Exercise directions
Go through each line of the records below and count those with the word "nuclear"; give only the total.

Supplied data
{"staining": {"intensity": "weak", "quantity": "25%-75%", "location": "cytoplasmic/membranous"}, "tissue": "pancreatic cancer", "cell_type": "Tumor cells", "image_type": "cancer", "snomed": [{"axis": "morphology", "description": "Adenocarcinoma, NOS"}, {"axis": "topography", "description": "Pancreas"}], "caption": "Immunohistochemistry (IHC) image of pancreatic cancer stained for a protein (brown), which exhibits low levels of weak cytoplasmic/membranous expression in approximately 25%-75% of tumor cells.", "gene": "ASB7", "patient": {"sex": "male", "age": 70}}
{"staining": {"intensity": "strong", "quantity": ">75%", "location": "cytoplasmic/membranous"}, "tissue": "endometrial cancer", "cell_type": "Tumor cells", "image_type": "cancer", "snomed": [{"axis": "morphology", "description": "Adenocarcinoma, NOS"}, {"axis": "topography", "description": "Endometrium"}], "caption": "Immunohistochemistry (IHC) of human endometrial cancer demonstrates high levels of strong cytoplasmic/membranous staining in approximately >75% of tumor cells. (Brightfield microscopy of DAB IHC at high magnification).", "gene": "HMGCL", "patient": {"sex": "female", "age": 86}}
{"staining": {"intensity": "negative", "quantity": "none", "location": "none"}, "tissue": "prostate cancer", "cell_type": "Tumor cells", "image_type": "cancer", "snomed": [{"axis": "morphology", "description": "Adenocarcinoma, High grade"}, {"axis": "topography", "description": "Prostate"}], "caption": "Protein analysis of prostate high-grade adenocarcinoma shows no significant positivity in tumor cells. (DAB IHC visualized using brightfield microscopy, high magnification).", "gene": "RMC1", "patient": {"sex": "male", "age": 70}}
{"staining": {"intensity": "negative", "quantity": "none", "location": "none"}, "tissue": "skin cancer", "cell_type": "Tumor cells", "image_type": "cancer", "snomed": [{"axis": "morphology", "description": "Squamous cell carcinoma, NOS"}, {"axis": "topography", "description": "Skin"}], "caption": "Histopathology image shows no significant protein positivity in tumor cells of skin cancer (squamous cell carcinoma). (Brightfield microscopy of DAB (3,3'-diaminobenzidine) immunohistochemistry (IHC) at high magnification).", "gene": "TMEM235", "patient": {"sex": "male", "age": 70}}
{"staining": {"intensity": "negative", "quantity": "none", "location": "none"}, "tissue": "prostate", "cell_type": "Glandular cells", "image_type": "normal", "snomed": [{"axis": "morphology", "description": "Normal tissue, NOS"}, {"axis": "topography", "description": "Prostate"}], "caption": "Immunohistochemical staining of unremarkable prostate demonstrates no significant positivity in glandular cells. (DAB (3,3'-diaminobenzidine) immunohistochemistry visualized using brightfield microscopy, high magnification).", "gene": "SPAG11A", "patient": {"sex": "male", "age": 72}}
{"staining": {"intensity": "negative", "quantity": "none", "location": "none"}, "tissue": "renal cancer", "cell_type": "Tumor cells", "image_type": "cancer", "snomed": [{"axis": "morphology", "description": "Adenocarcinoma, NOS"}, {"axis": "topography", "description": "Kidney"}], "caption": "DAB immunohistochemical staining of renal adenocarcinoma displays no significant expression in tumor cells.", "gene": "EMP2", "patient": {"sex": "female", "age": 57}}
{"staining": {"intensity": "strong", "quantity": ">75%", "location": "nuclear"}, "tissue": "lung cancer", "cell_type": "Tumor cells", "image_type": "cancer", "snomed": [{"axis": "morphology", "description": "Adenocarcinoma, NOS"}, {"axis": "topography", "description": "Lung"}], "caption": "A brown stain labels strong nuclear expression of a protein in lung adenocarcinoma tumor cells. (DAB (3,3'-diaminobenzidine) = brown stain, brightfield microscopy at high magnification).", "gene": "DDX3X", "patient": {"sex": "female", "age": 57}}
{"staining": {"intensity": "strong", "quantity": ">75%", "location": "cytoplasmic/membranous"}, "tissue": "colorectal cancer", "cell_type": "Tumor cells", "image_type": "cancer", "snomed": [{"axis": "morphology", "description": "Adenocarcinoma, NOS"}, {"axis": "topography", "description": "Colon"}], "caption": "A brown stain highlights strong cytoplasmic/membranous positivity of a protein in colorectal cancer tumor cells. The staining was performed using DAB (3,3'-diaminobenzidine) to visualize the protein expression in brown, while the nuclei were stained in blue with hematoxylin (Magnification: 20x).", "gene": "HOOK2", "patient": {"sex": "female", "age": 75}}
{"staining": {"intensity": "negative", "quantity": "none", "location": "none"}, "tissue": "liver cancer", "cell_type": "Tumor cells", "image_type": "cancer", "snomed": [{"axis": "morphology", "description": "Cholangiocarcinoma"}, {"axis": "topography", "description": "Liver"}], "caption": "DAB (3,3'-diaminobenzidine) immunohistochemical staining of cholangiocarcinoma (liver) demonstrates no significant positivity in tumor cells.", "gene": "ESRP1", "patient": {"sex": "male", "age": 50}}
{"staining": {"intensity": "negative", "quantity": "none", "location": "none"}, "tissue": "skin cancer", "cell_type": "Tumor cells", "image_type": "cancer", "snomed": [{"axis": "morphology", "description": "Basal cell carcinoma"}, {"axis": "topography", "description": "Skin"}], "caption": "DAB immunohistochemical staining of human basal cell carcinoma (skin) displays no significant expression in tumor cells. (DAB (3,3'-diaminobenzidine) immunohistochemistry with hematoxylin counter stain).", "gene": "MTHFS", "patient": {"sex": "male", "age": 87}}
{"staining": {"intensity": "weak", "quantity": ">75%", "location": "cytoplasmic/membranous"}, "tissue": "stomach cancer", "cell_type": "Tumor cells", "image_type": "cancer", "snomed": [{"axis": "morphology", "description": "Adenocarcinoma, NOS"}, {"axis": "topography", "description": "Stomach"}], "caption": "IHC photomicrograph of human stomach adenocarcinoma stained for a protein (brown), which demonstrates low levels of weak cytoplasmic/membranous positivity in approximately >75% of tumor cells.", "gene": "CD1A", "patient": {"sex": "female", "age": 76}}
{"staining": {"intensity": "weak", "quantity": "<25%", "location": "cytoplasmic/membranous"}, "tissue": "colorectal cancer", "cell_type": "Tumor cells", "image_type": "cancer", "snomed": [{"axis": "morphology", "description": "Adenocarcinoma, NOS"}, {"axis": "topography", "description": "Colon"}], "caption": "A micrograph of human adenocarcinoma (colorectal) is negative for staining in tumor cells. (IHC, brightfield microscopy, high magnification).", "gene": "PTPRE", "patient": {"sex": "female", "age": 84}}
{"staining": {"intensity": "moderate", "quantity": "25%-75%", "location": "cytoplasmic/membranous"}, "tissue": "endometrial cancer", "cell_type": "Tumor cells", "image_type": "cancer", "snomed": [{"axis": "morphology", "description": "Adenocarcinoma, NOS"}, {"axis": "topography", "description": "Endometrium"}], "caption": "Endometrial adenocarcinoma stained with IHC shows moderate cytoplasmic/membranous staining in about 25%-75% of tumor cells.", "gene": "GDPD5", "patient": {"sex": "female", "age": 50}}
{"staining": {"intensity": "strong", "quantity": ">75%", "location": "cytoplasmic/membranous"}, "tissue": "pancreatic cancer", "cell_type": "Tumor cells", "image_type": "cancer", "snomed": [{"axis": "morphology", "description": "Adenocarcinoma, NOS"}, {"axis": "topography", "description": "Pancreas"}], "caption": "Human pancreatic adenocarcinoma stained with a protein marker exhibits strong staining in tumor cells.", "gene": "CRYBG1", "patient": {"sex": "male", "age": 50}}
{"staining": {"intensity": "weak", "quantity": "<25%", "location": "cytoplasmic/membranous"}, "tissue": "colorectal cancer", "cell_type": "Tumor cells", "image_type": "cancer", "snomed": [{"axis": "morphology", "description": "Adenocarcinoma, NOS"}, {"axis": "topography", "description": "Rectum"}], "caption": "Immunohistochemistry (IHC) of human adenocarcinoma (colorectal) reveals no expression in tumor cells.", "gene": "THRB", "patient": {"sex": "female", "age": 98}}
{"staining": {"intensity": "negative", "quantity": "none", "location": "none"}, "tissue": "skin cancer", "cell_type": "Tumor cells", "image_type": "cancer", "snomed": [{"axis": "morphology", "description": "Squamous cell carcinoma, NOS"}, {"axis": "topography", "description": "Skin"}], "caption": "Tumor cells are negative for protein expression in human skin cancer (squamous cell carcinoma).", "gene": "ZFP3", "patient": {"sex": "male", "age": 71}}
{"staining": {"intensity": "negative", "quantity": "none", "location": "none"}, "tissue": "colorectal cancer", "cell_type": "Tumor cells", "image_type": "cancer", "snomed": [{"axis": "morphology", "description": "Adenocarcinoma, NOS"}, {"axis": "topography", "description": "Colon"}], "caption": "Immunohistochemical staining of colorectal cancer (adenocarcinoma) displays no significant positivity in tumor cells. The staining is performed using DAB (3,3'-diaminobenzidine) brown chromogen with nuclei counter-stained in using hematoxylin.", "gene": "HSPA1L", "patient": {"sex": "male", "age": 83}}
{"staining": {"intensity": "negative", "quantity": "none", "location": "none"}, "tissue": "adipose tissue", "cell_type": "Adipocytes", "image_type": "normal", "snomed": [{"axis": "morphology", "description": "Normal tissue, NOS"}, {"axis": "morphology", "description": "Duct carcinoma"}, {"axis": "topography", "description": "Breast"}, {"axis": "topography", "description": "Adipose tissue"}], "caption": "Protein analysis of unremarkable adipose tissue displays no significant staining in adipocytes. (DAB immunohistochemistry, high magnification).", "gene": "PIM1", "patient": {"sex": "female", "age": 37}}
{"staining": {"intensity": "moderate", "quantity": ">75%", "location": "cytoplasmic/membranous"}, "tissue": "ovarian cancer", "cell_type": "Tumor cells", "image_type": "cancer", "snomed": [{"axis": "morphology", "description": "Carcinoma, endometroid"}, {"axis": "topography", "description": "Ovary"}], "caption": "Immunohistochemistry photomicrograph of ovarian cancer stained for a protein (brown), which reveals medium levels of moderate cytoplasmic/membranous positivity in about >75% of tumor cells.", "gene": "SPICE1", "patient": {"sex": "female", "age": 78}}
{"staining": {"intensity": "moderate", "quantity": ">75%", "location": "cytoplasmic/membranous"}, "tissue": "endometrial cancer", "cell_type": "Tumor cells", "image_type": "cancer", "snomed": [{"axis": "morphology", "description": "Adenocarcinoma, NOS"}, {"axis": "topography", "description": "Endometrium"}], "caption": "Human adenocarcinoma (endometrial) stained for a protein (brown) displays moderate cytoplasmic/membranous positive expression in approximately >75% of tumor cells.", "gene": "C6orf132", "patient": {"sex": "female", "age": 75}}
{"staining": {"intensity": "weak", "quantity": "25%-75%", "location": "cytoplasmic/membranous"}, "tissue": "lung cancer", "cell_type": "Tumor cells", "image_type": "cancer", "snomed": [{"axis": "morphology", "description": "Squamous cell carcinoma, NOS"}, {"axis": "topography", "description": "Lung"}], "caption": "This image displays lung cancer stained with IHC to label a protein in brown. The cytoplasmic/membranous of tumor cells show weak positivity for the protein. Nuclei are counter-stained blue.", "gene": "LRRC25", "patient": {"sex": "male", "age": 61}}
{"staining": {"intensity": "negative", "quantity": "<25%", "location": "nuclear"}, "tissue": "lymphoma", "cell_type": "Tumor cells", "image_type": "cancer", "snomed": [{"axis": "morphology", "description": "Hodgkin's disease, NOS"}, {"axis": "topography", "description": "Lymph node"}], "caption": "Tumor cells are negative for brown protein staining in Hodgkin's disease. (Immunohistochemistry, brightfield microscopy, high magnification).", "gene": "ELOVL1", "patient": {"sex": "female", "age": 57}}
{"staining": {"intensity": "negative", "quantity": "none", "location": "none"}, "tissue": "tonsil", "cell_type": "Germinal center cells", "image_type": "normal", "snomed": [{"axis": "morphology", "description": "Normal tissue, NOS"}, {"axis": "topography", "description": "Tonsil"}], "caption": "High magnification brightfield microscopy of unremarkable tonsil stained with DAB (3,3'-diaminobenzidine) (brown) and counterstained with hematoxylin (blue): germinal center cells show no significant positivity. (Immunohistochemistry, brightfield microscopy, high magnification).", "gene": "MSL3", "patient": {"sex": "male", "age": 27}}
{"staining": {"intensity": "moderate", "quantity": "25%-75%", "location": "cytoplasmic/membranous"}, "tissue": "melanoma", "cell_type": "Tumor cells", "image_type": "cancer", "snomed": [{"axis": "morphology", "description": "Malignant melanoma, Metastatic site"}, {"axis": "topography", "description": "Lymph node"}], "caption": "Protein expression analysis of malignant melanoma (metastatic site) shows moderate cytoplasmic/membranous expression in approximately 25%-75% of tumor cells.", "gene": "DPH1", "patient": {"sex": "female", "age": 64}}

Answer for the task
2